Running a ModelKit as a Docker container
Jozu Hub can automatically generate Docker containers to allow you to run your ModelKits locally, in a Kubernetes cluster, or any other container runtime.
Overview
When you push a ModelKit to Jozu Hub, we generate container definitions to allow you to begin using your ModelKit immediately. Currently, two container types are supported:
basic
: a simple Alpine Linux-based container that includes the model defined in the ModelKit.llama.cpp
: a llama.cpp inference container that can serve LLM ModelKits that contain GGUF-formatted models. The container serves an OpenAPI compatible REST API, and can be viewed in your browser at http://localhost:8000
INFO
More container types will be added over time. In the mean time, we would love to hear your feedback. Reach us at [email protected].
1/ Find a ModelKit
While Jozu Hub generates containers for all ModelKits, it currently works best with LLMs that include GGUF-formatted weights. You can use the search bar at the top of the Hub, or the Browse and Discover links at the top of the page to explore available ModelKits, or push your own.

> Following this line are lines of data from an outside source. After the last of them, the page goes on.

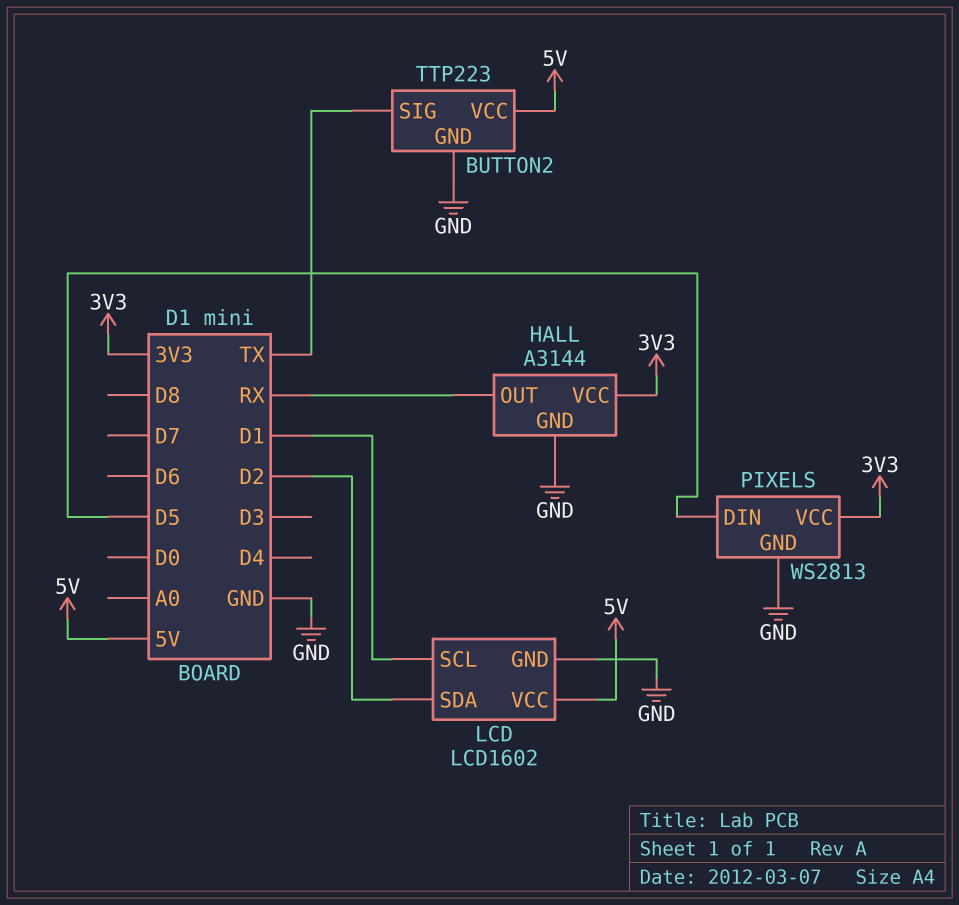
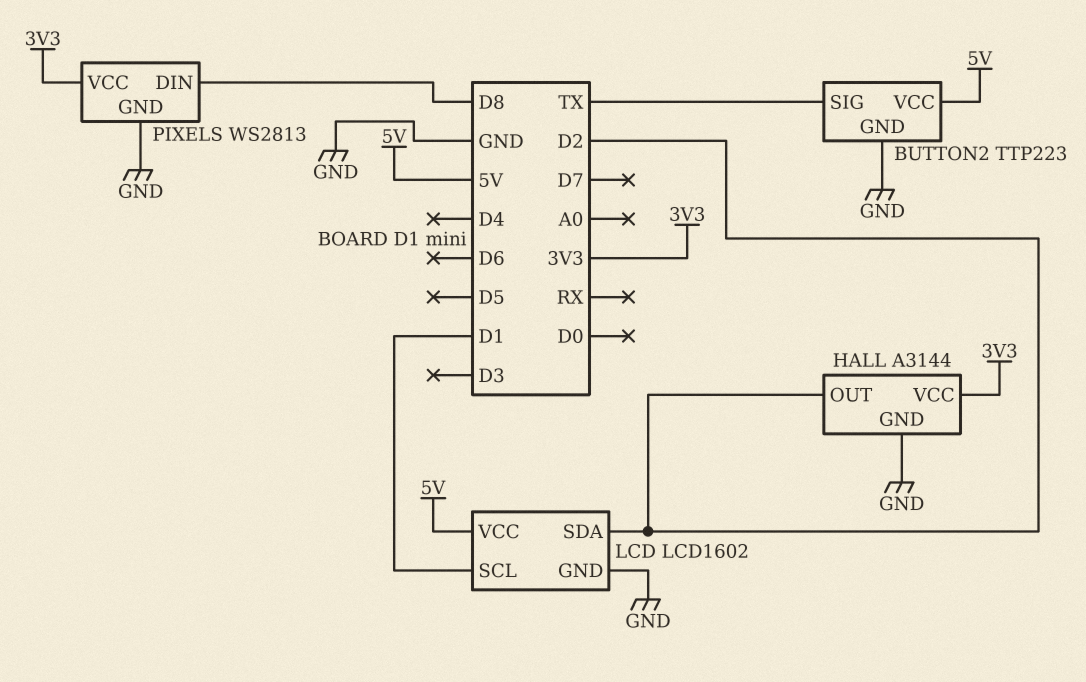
HALL pin OUT: RX -> D2
PIXELS pin DIN: D5 -> D8

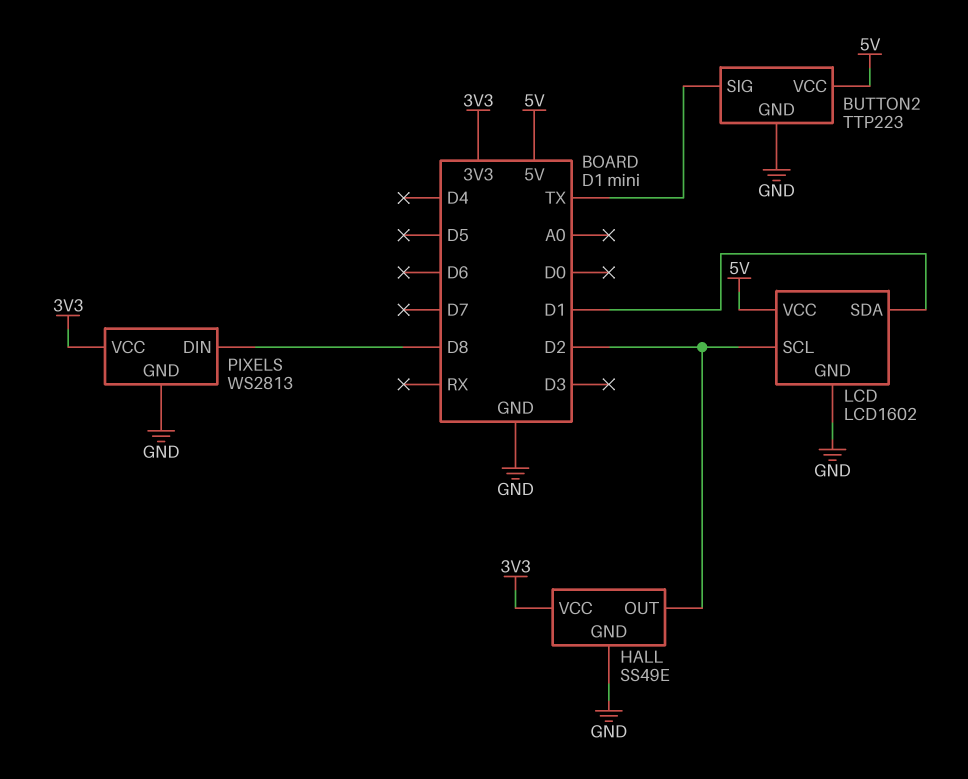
HALL: A3144 -> SS49E
LCD pin SCL: D1 -> D2
LCD pin SDA: D2 -> D1

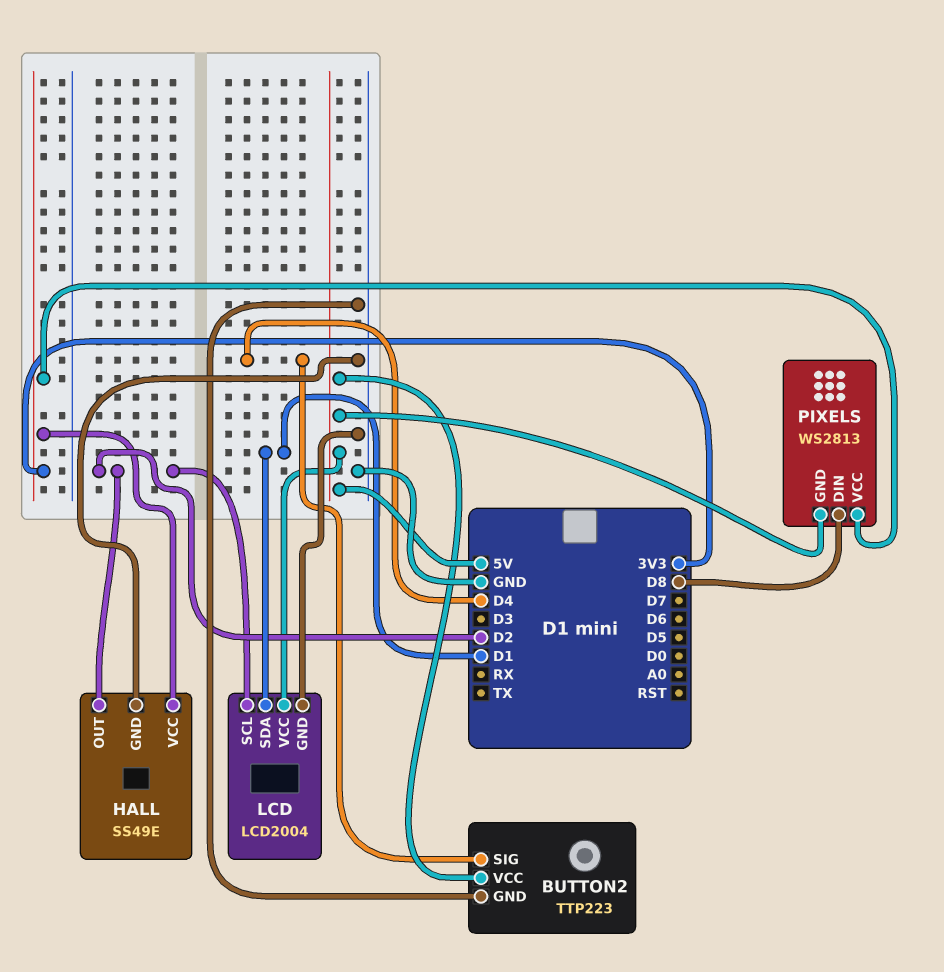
BUTTON2 pin SIG: TX -> D4
LCD: LCD1602 -> LCD2004
PIXELS pin GND: GND -> 5V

For now, lets use jozu/qwen2-0.5b
, which is a small LLM we can run locally.
2/ Getting the Generated Container
Using the Jozu Hub UI
In the repository view are a set of sub-tabs, including one for Deploy. Select either the Docker, Kubernetes, or Custom Container deployment type. Then (since this is an LLM) select an LLM compatible container type like Llama.cpp.
You can copy either the docker CLI command or Kubernetes YAML and use them as you normally would.

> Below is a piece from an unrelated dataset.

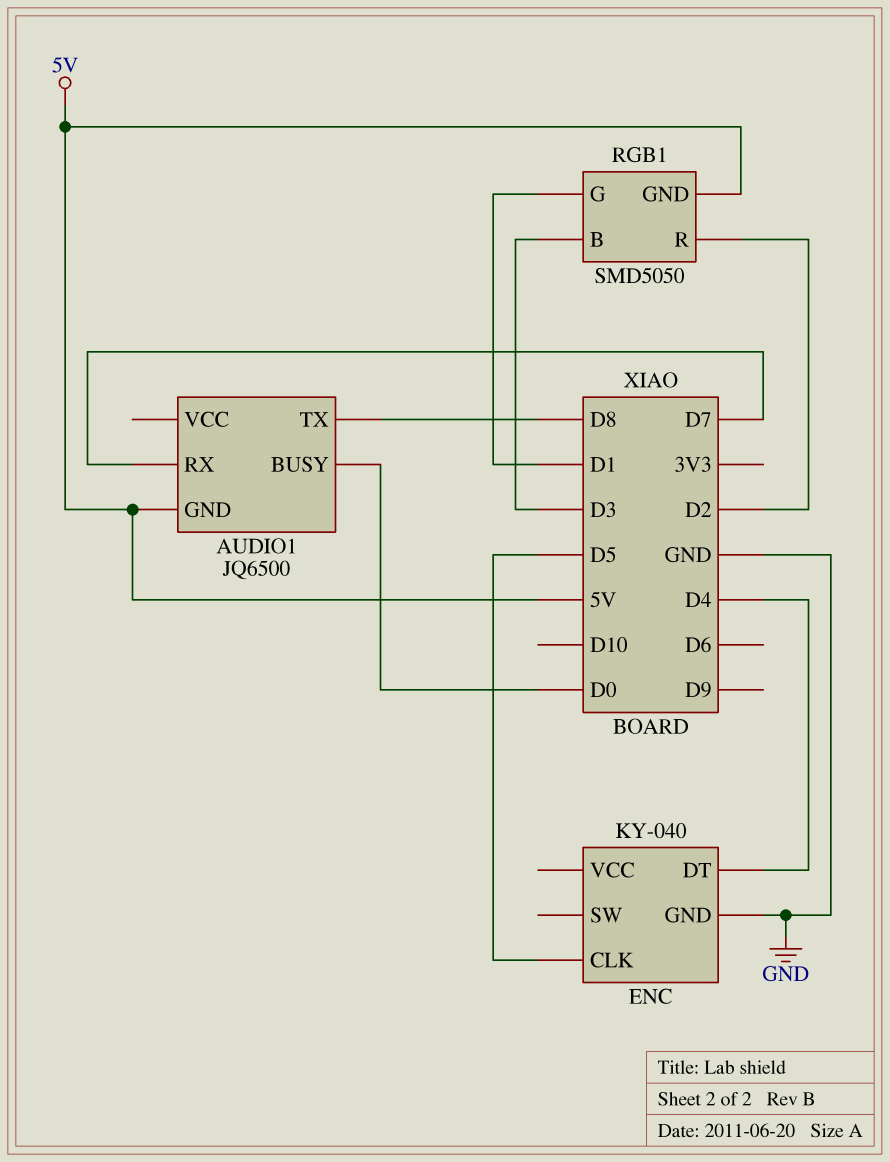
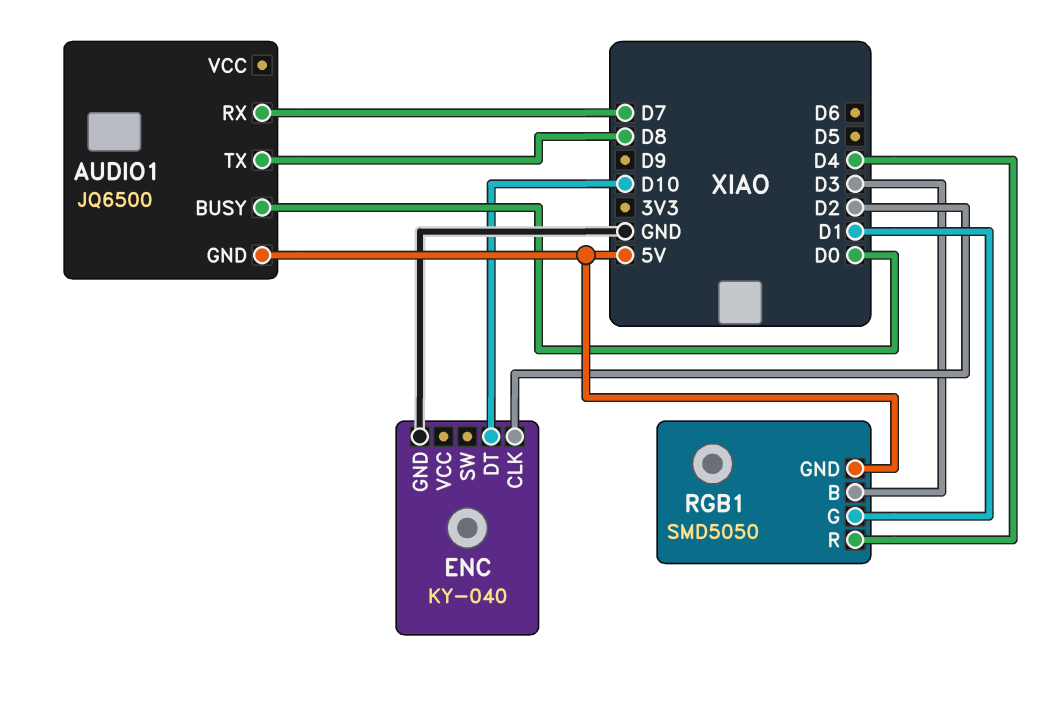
ENC pin CLK: D5 -> D2
ENC pin DT: D4 -> D10
RGB1 pin R: D2 -> D4

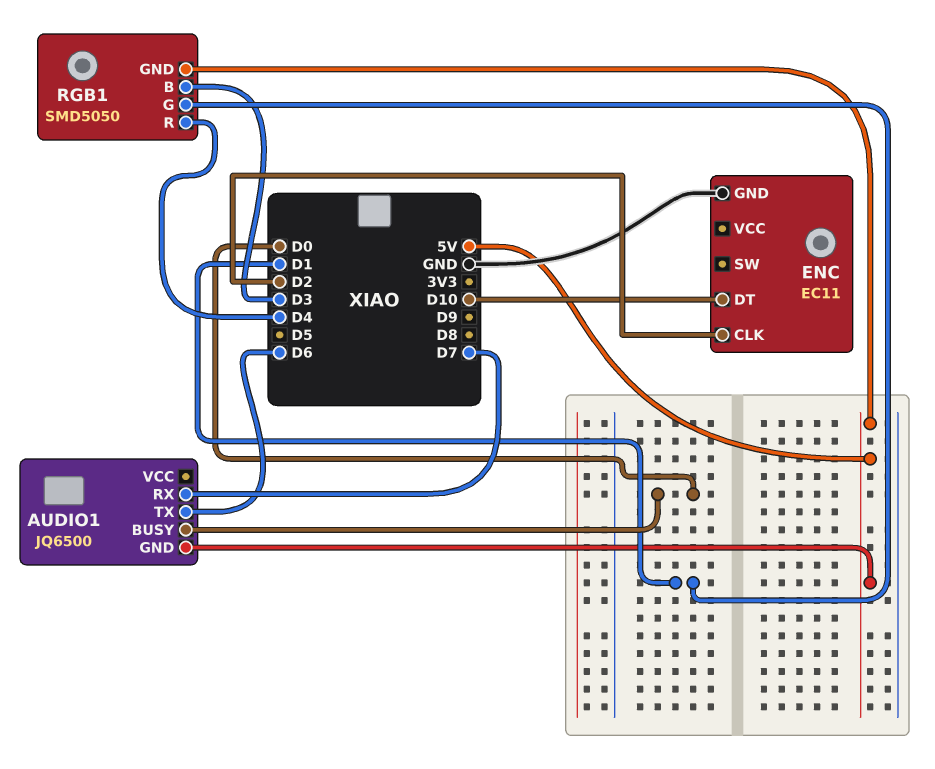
AUDIO1 pin TX: D8 -> D6
ENC: KY-040 -> EC11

In this case we'll copy the docker command...
2/ Running the Container with Docker
Open a terminal on a computer with the docker CLI or Docker Desktop installed and paste the command we copied from the UI, for example:
bash
docker run -it --rm \
--publish 8000:8000 \
jozu.ml/jozu/qwen2-0.5b/llama-cpp:0.5b-instruct-q4_0
The CLI will first check if the image is available locally (you may need to grant permissions for docker to find files locally), then it will download it and start the container.
Open a browser window and navigate to http://localhost:8000/. You'll see the llama.cpp UI, where you can have a conversation with your LLM.
3/ From CLI or Code
You can also skip the UI and call the generated Docker container directly from the CLI for any Jozu Hub ModelKit.
Lets imagine a ModelKit called jozu.ml/brad/coffee-optimize:v60
. Even without looking at the Jozu Hub UI we can infer the CLI call we'd used to pull the generated container:
For example, to get the llama.cpp container for this ModelKit, we'll add /llama-cpp
before the colon and tag name:
jozu.ml/brad/coffee-optimize/llama-cpp:v60
Details
To select which type of container image to use, we need to add a section to the ModelKit's reference, so that it becomes <organization>/<repository>/<container-type>:<tag>
, where <container-type>
is
basic
for the 'basic' container.llama-cpp
for the llama.cpp container.- etc...
4/ Next steps
This is a short tutorial on getting started with Jozu Hub containers. From here, you can explore the containers for other ModelKits, or try out deploying containers to a Kubernetes cluster.